América Labadí Arce: bandera que no cayó
En la memoria de Cuba, el nombre de América Labadí Arce resplandece como un relámpago breve y ardiente. Desde niña aprendió que la rebeldía podía ser herencia: su madre, militante del Partido Comunista de Cuba, le enseñó que la justicia se defiende con la vida misma.
Su padre tabaquero de profesión integró el Gremio de Torcedores en Santiago de Cuba cuando llevó allí a su familia en busca de una mejor vida. Ambos progenitores eran descendientes de una estirpe mambisa. Y desde muy joven, América Labadí tuvo que colaborar con el sostén de su humilde hogar mediante labores de costura.
Apenas adolescente, América se convirtió en voz y presencia de la juventud inconforme. Era necesario acabar con la sangrienta tiranía de Gerardo Machado, el “asno con garras” como bien lo definiera Rubén Martínez Villena.
+-------+
Cómo resolverla -
Según el texto sobre América Labadí Arce, ¿con qué trabajo ayudó ella desde muy joven a sostener su hogar?
+-------+
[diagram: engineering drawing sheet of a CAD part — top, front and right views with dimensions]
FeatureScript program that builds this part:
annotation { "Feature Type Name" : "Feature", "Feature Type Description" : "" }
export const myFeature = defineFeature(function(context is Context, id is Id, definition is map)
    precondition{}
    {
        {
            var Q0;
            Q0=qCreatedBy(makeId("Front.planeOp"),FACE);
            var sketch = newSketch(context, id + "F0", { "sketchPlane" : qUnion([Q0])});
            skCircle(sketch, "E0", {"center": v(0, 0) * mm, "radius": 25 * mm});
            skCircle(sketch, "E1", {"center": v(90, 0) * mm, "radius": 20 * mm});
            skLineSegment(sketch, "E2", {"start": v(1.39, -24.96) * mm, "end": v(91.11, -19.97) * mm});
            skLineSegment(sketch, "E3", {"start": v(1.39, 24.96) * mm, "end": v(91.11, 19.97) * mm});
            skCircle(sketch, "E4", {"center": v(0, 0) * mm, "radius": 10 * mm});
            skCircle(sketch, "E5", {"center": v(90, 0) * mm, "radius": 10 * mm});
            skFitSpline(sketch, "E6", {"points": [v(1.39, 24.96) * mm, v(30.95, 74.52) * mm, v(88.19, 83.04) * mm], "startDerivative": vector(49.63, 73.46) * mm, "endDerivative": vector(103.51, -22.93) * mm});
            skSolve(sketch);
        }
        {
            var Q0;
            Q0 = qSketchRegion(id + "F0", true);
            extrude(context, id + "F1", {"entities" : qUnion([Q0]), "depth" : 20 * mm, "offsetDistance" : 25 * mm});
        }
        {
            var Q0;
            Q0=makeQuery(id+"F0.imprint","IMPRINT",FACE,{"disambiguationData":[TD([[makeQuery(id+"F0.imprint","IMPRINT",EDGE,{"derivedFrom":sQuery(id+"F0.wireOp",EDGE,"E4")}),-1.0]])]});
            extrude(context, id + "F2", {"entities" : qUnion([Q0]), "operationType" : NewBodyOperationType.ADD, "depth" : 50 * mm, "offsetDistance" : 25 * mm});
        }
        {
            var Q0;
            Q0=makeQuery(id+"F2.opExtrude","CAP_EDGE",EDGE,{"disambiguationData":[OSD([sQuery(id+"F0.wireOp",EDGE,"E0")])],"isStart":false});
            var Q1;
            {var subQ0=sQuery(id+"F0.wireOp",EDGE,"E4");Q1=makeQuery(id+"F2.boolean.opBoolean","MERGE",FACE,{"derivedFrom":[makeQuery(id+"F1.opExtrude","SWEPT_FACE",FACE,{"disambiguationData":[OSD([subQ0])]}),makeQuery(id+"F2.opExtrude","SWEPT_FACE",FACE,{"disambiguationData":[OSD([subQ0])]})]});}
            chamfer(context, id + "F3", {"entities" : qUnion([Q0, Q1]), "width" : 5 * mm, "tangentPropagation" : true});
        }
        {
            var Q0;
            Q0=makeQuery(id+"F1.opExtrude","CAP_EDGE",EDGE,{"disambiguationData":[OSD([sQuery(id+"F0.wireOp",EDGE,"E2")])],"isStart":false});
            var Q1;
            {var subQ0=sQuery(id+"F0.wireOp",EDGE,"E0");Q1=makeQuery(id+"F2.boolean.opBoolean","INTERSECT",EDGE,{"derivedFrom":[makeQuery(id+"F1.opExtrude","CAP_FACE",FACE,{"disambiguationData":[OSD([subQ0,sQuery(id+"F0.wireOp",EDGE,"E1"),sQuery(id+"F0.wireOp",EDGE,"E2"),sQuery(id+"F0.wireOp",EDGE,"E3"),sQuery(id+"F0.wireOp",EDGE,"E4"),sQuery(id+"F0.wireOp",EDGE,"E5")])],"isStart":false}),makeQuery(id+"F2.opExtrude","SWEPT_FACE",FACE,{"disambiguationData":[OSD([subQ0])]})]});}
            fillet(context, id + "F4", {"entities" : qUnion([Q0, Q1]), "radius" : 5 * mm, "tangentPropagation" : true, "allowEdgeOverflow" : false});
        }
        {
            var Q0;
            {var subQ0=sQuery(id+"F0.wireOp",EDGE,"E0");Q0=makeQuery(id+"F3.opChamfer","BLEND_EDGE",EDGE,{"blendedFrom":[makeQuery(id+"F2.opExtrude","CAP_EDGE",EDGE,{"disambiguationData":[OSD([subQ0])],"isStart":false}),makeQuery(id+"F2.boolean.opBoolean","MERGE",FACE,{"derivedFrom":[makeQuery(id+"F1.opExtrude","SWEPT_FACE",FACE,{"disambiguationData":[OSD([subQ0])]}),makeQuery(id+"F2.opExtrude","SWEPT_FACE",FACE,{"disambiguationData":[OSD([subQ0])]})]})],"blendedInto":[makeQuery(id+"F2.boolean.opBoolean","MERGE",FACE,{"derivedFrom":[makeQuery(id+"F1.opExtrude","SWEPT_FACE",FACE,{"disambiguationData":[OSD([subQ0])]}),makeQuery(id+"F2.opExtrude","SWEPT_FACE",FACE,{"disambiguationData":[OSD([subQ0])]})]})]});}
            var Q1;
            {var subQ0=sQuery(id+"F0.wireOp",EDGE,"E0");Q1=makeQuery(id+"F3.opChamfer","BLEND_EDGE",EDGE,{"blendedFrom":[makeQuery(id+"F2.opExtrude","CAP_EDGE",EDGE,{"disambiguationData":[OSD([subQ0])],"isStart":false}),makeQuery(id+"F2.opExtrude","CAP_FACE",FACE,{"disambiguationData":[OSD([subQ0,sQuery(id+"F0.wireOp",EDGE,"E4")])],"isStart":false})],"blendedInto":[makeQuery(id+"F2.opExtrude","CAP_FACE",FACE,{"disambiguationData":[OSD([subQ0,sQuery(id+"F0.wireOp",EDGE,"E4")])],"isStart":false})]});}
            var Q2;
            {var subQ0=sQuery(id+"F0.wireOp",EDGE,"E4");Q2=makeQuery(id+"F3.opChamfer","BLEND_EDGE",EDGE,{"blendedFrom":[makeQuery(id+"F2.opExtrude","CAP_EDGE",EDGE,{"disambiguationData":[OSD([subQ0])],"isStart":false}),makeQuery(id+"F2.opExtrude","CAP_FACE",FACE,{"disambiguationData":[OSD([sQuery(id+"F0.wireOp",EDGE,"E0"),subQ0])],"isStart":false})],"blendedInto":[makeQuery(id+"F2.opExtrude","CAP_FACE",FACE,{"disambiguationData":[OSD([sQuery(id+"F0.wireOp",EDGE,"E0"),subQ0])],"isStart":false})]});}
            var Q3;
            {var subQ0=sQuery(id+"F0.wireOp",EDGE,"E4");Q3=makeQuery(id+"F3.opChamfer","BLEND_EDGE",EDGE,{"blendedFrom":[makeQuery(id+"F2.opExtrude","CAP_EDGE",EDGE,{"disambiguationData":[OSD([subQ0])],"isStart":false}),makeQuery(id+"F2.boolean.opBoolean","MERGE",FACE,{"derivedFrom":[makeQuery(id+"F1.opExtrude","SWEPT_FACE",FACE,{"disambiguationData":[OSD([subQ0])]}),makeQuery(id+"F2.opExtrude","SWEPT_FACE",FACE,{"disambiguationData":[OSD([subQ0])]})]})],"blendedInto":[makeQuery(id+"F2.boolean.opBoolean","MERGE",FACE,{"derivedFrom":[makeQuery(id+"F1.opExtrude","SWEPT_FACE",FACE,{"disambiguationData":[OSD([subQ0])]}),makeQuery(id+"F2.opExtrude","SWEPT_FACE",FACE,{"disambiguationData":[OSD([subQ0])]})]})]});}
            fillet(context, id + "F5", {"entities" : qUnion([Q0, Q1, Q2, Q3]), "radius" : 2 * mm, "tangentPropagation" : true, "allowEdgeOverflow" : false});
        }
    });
+-------+
Respuesta esperada -
Con labores de costura.